• WHAT THE TASK ASKS: Put the lines of the entries into a Markdown table with the columns Row and Line, starting at the line containing "How many bars are there in each group?" and ending at the last line of the entries. Leave out blank lines and pictures.

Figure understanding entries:
....

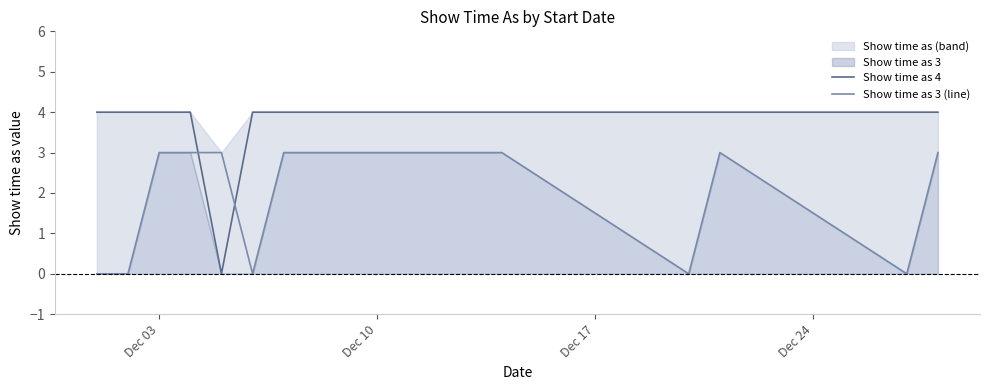

Which series has the largest total across all categories?

Show time as 4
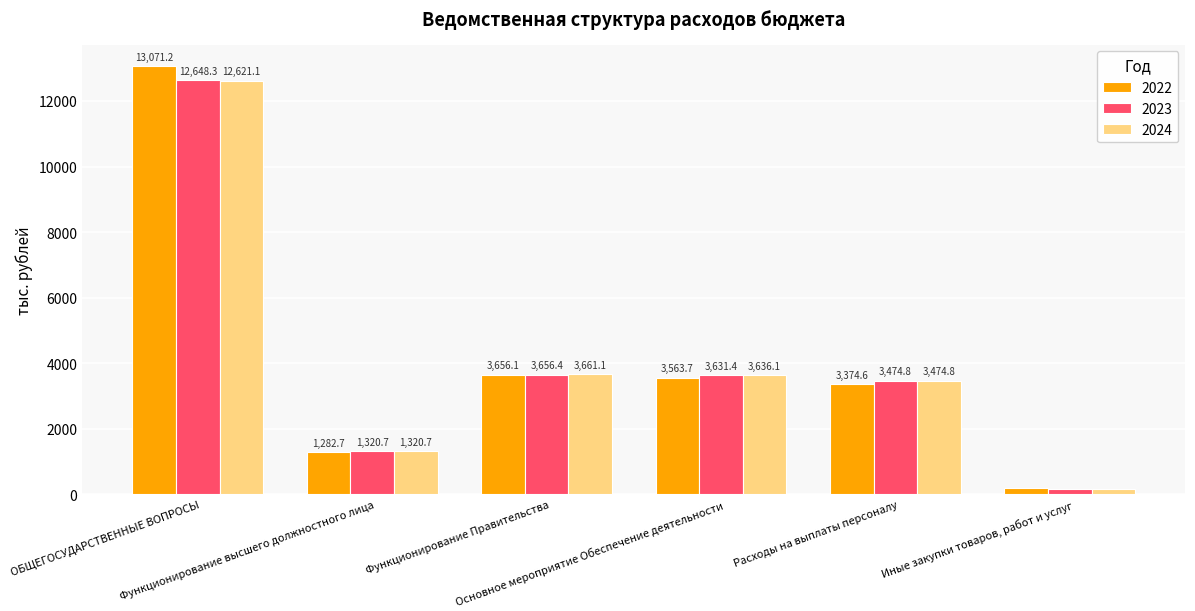

How many bars are there in each group?

3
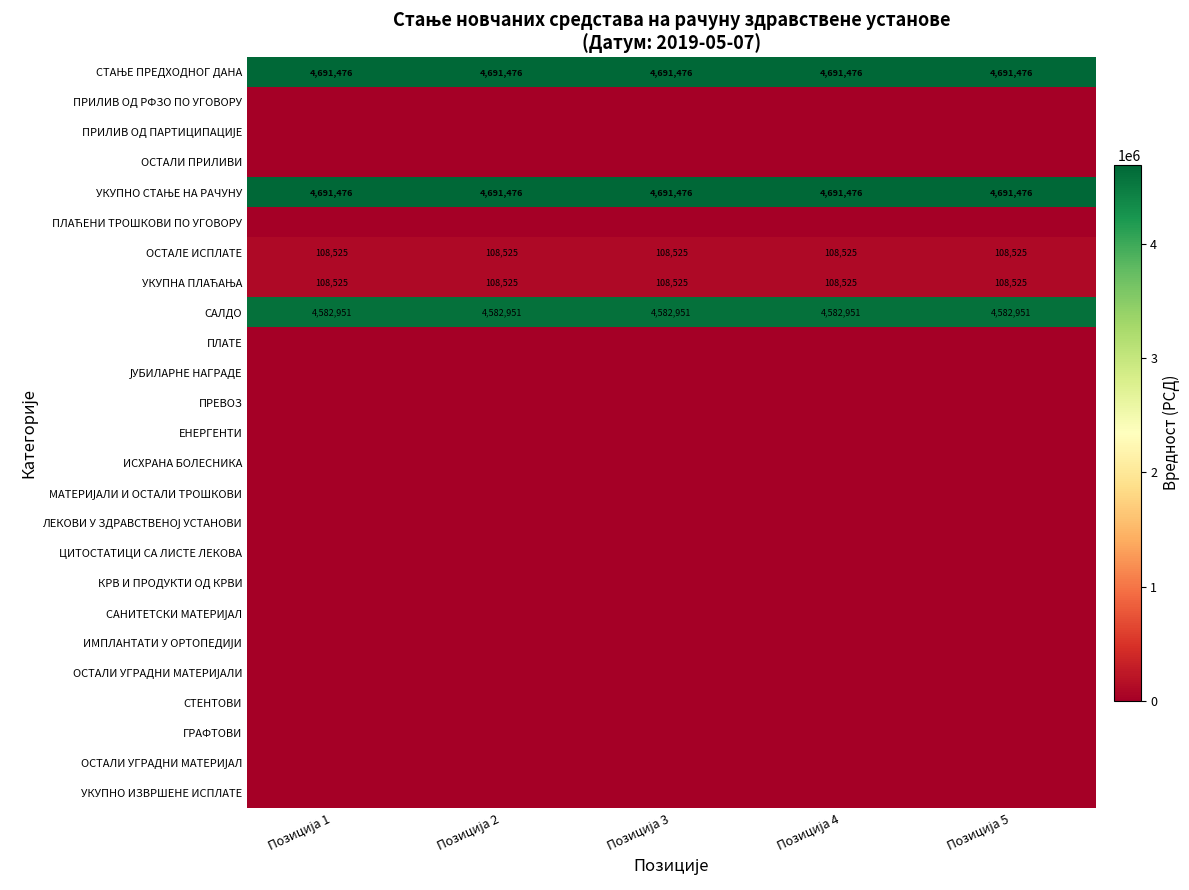

True or false: ОСТАЛЕ ИСПЛАТЕ has a value of 152059.8 at Позиција 1.

False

....

• SOLUTION:
| Row | Line |
|---|---|
| 1 | How many bars are there in each group? |
| 2 | 3 |
| 3 | True or false: ОСТАЛЕ ИСПЛАТЕ has a value of 152059.8 at Позиција 1. |
| 4 | False |